Note: This bug is displayed in read-only format because the product is no longer active in Red Hat Bugzilla.

Bug 1285363

Summary:	Deployment failure "httpd never started after 200 seconds"
Product:	Red Hat OpenStack	Reporter:	Jiri Stransky <jstransk>
Component:	openstack-tripleo-heat-templates	Assignee:	Jiri Stransky <jstransk>
Status:	CLOSED ERRATA	QA Contact:	Alexander Chuzhoy <sasha>
Severity:	unspecified	Docs Contact:
Priority:	unspecified
Version:	7.0 (Kilo)	CC:	dnavale, jcoufal, jslagle, jstransk, mburns, rhel-osp-director-maint, sasha, yeylon
Target Milestone:	y2
Target Release:	7.0 (Kilo)
Hardware:	Unspecified
OS:	Unspecified
Whiteboard:
Fixed In Version:	openstack-tripleo-heat-templates-0.8.6-85.el7ost	Doc Type:	Bug Fix
Doc Text:		Story Points:	---
Clone Of:		Environment:
Last Closed:	2015-12-21 16:53:00 UTC	Type:	Bug
Regression:	---	Mount Type:	---
Documentation:	---	CRM:
Verified Versions:		Category:	---
oVirt Team:	---	RHEL 7.3 requirements from Atomic Host:
Cloudforms Team:	---	Target Upstream Version:
Embargoed:

Description Jiri Stransky 2015-11-25 13:15:05 UTC

A deployment failed with this message in os-collect-config log:

Nov 24 18:09:38 overcloud-controller-0.localdomain 
os-collect-config[2921]: httpd not yet started, sleeping 3 seconds.
Nov 24 18:09:38 overcloud-controller-0.localdomain 
os-collect-config[2921]: httpd not yet started, sleeping 3 seconds.
Nov 24 18:09:38 overcloud-controller-0.localdomain 
os-collect-config[2921]: httpd never started after 200 seconds

However, when the environment was investigated, all services were already up and running.

[root@overcloud-controller-0 ~]# pcs status | grep Stopped -C2
[root@overcloud-controller-0 ~]#

There were a few monitor action timeouts in pcmk, but no start/stop timeouts. The actual httpd start time on one of the controllers exceeded the timeout by about 10 seconds, causing the deployment to fail:

Nov 24 18:09:31 overcloud-controller-0.localdomain crmd[29936]: notice: 
Operation httpd_start_0: ok (node=overcloud-controller-0, call=430, 
rc=0, cib-update=246, confirmed=true)

Nov 24 18:09:49 overcloud-controller-1.localdomain crmd[29784]: notice: 
Operation httpd_start_0: ok (node=overcloud-controller-1, call=425, 
rc=0, cib-update=403, confirmed=true)

^^ this one timed out

Nov 24 18:09:07 overcloud-controller-2.localdomain crmd[29500]: notice: 
Operation httpd_start_0: ok (node=overcloud-controller-2, call=422, 
rc=0, cib-update=270, confirmed=true)


The current timeout values are probably too aggressive for slow virtualized environments, and should be bumped up.
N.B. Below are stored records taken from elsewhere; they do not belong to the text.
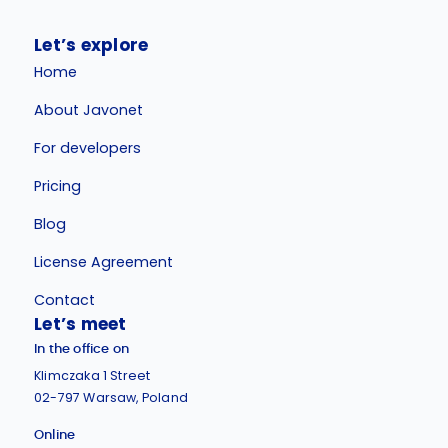
Let’s explore
Home
About Javonet
For developers
Pricing
Blog
License Agreement
Contact
Let’s meet
In the office on
Klimczaka 1 Street
02-797 Warsaw, Poland
Online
Comment 1 Jiri Stransky 2015-11-25 16:50:01 UTC

*** Bug 1284121 has been marked as a duplicate of this bug. ***

Comment 4 Alexander Chuzhoy 2015-12-03 16:07:41 UTC

Verified:

Environment:
openstack-tripleo-heat-templates-0.8.6-85.el7ost.noarch


The reported issue doesn't reproduce. Able to deploy HA.

Comment 8 errata-xmlrpc 2015-12-21 16:53:00 UTC

Since the problem described in this bug report should be
resolved in a recent advisory, it has been closed with a
resolution of ERRATA.

For information on the advisory, and where to find the updated
files, follow the link below.

If the solution does not work for you, open a new bug report.

https://access.redhat.com/errata/RHSA-2015:2650